To See the Stars
"To See The Stars" is a 45-minute, multi-media dramatic song cycle for two sopranos and chamber ensemble which examines the history of astronomy, and telling the story of the irrepressible human desire to come into closer contact with celestial bodies. The piece was inspired by the Hubble Space Telescope—its mission and what it represents. It is the culmination of thousands upon thousands of years of stargazing, study, and discovery.
Unfolding in a series of scenes and interludes, To See the Stars follows an abstract narrative centering on five main themes that inspire the study of astronomy: Mystery, Wonder, Aspiration, Curiosity, and Discovery. The piece traces the history of astronomy, with the two sopranos alternately portraying the Voices of the Ancestors, Galileo, and Edward Hubble. By bringing in the stories of Galileo and Hubble, we imply that the technological achievements they inspired have parallel roles in the history of astronomy. The telescope was an enormous technological jump forward, and it made possible a tremendous acceleration in human understanding. The Hubble was another such groundbreaking event.
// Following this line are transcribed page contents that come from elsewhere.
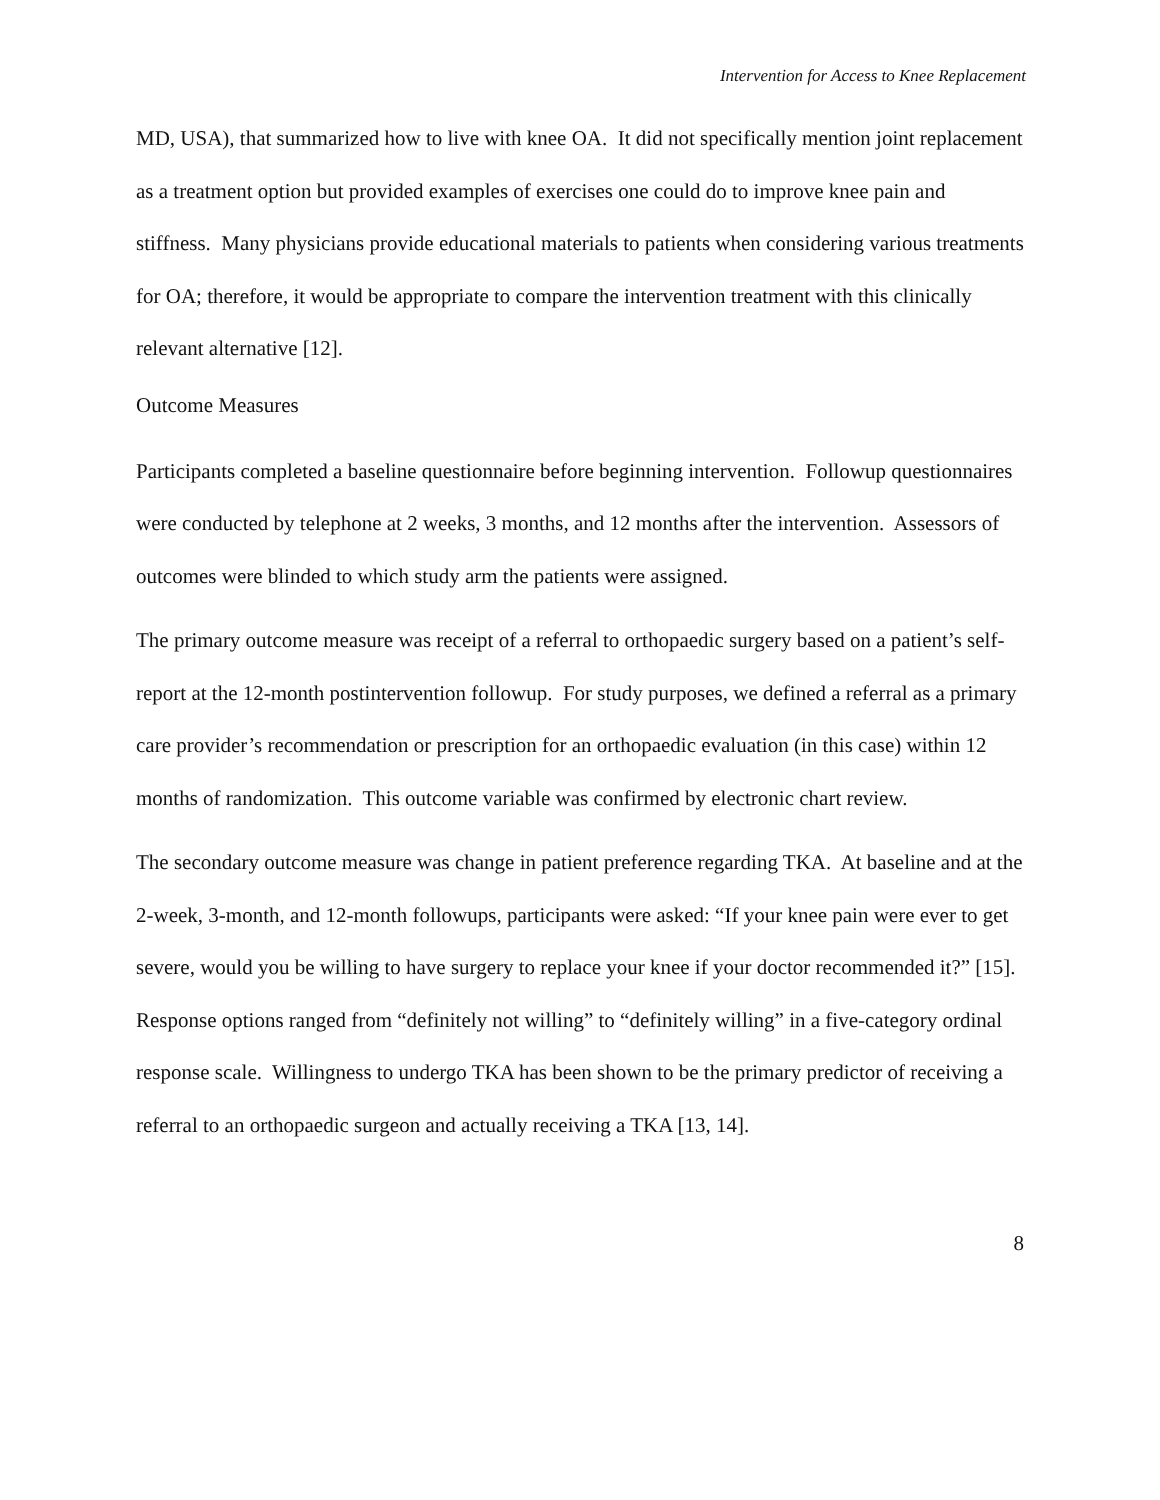Intervention for Access to Knee Replacement
MD, USA), that summarized how to live with knee OA. It did not specifically mention joint replacement as a treatment option but provided examples of exercises one could do to improve knee pain and stiffness. Many physicians provide educational materials to patients when considering various treatments for OA; therefore, it would be appropriate to compare the intervention treatment with this clinically relevant alternative [12].
Outcome Measures
Participants completed a baseline questionnaire before beginning intervention. Followup questionnaires were conducted by telephone at 2 weeks, 3 months, and 12 months after the intervention. Assessors of outcomes were blinded to which study arm the patients were assigned.
The primary outcome measure was receipt of a referral to orthopaedic surgery based on a patient’s self-report at the 12-month postintervention followup. For study purposes, we defined a referral as a primary care provider’s recommendation or prescription for an orthopaedic evaluation (in this case) within 12 months of randomization. This outcome variable was confirmed by electronic chart review.
The secondary outcome measure was change in patient preference regarding TKA. At baseline and at the 2-week, 3-month, and 12-month followups, participants were asked: “If your knee pain were ever to get severe, would you be willing to have surgery to replace your knee if your doctor recommended it?” [15]. Response options ranged from “definitely not willing” to “definitely willing” in a five-category ordinal response scale. Willingness to undergo TKA has been shown to be the primary predictor of receiving a referral to an orthopaedic surgeon and actually receiving a TKA [13, 14].
8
From astrology and prayer to hand-grinding lenses to performing calculations and constructing massive telescopes that orbit in space, there is no length to which people will not go to understand the stars above them.
"To See the Stars" was created in partnership with the Maryland Science Center, and was presented in its Davis Planetarium with custom designed video projections and lighting. It was also presented in the Einstein Planetarium of Smithsonian’s National Air and Space Museum.